In software, the dynamics are reversed. Once a bug is fixed, it’s not going to appear again on its own. Boring bugs tend to decrease over time.
Which means that, in time, the only bugs that remain in software are zebras: exotic, hard to reproduce, difficult to find.
As a result, there is only one way to build high quality software. You ship as soon as you can, and then you find and crush all the bugs in the system one by one.
Software is built with time, and it is run with money. Money pays for running the software and lets you find the bugs.
Time spent in the codebase is the path to high quality software.
Me-as-a-Service
How does all of this get funded?
Another way of asking the same question is: who should spend time in the codebase improving its quality while others benefit for free?
The short answer is: whoever gets paid to do so.
Unlike closed source, an open source payment orchestration library like acquiring is used, is looked at, and is being improved by many companies, rather than one.

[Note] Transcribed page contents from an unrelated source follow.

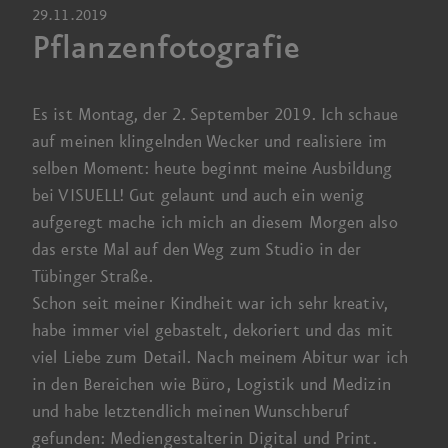
29.11.2019
Pflanzen­fotografie
Es ist Montag, der
2. September 201
9. Ich schaue
auf meinen klingelnden Wecker und realisiere im
selben Moment: heute beginnt meine Ausbildung
bei VISUELL! Gut gelaunt und auch ein wenig
aufgeregt mache ich mich an diesem Morgen also
das erste Mal auf den Weg zum Studio in der
Tübinger Straße.
Schon seit meiner Kind­heit war ich sehr kreativ,
habe immer viel gebastelt, dekoriert und das mit
viel Liebe zum Detail. Nach meinem Abitur war ich
in den Bereichen wie Büro, Logistik und Medizin
und habe letzt­endlich meinen Wunsch­beruf
gefunden: Medien­gestalterin Digital und Print.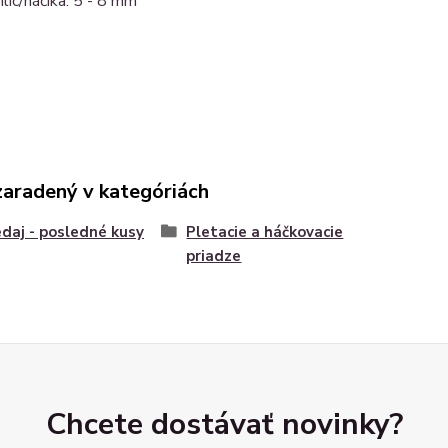
hlíc/háčika: 5 - 8 mm
zaradený v kategóriách
daj - posledné kusy
Pletacie a háčkovacie
priadze
Chcete dostávať novinky?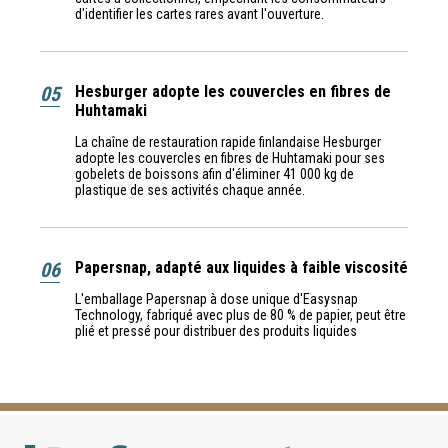
d'identifier les cartes rares avant l'ouverture.
05
Hesburger adopte les couvercles en fibres de
Huhtamaki
La chaîne de restauration rapide finlandaise Hesburger
adopte les couvercles en fibres de Huhtamaki pour ses
gobelets de boissons afin d'éliminer 41 000 kg de
plastique de ses activités chaque année.
06
Papersnap, adapté aux liquides à faible viscosité
L'emballage Papersnap à dose unique d'Easysnap
Technology, fabriqué avec plus de 80 % de papier, peut être
plié et pressé pour distribuer des produits liquides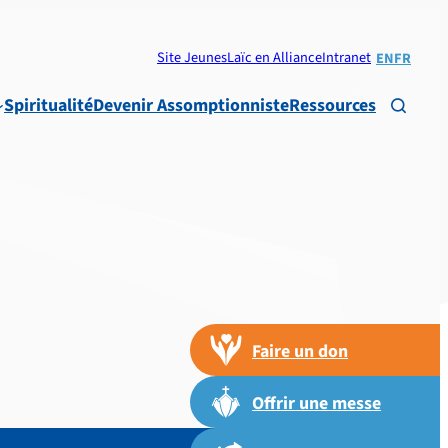
Site Jeunes
Laïc en Alliance
Intranet
EN
FR
Spiritualité
Devenir Assomptionniste
Ressources

Faire un don
Offrir une messe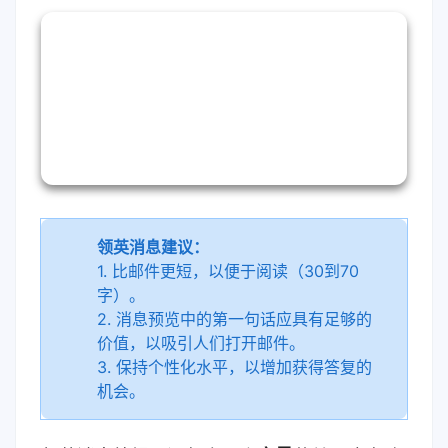
领英消息建议：
1. 比邮件更短，以便于阅读（30到70
字）。
2. 消息预览中的第一句话应具有足够的
价值，以吸引人们打开邮件。
3. 保持个性化水平，以增加获得答复的
机会。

The increased frequency of improvements will render its closed source alternatives obsolete.
Closed source software doesn’t get improved unless it makes economic sense to the company that built it. But there’s a company somewhere willing to fund a particular use case, regardless of its usefulness to others.
As a result, if open source is useful to you, not “as is”, but adding a particular behavior you need but don’t have the time to implement yourself, you’ll pay money to get it done.
Open source payments can be funded with a Me-as-a-Service business model. You pay for it as long as “as is” is not enough.
Otherwise, permission is hereby granted free of charge.